My father-in-law Sherdian Bosch oversees massive construction jobs.
I construct long sentences.
So he and I are construction managers, I like to think. From one construction manager to the other, Sherdian wrote me awhile ago, looking for advice:
I do a good bit of technical writing and I like to come across in a strong and concise manner. But this damn Word program keeps underlining certain phrases in green and it bugs me because when I click these phrases it says “passive voice, consider revising”. For some reason that PMO because who the hell do they think they are saying I am passive? Especially when I don’t even understand what they are talking about. So … I’m asking the professional, what the H are they talking about? Maybe if I understand it I can ignore it.
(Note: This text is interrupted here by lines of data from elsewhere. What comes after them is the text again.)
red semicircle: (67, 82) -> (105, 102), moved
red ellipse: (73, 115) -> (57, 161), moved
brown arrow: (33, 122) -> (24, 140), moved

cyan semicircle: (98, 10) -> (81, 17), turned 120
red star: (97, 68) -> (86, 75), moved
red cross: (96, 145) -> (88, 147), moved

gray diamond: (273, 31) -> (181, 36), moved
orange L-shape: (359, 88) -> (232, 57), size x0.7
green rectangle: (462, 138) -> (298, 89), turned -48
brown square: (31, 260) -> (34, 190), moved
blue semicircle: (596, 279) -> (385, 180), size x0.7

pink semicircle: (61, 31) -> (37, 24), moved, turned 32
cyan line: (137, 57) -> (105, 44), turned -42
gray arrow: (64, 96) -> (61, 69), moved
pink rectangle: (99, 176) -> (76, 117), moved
He provided an example of a piece of writing Word flagged as passive:
As defined in the base facility concept, EDG will prepare a performance specification for the design and supply of two 250 MT welded steel storage tanks that will be provided fully assembled and ready to be placed into the load-out structure. Deliverable size, cost and constructability are also being studied and a final concept will be submitted for consideration as details are developed.
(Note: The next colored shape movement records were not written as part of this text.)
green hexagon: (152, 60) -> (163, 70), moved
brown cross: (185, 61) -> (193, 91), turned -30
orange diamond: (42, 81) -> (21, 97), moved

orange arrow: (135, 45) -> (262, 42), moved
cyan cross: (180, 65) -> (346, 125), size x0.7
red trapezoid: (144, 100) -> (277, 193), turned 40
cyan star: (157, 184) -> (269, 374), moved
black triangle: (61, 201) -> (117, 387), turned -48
All it means is that there is no subject in the sentences. No acting people or entities.
If I were to write those sentences in the active voice (vs. the passive), I would say,
As defined in the base facility concept, EDG will prepare a performance specification for the design and supply of two 250 MT welded steel storage tanks that we'll provide fully assembled and ready to be placed into the load-out structure. EDG engineers are also studying deliverable size, cost and constructability and will submit a final concept for consideration as details are developed.
Passive voice just means you're kind of hiding the acting agent in the action, which gets tiresome to read after awhile because people like to read about people and not processes. Also, institutional writers often use this structure to hide blame.
"Mistakes were made," instead of "We fucked up."
I'd avoid passive voice whenever you can just as easily specify who is doing the thing. In this example, your first sentence is fine as-is, but I'd probably change the second one to specify who is doing all that studying.
In neither case is the passive voice the end of the world. But a whole document full of sentences without subjects reads like a ghost town.
"Wow, much bigger deal than I thought," Sherdian replied. "Thanks, I'll change my ways."
A couple of months later, he reports, "I've been trying very hard … and now that you mention it, I have not been dinged by the Program for some time. Wow, you're a great teacher!"
By such small victories, one is gratified.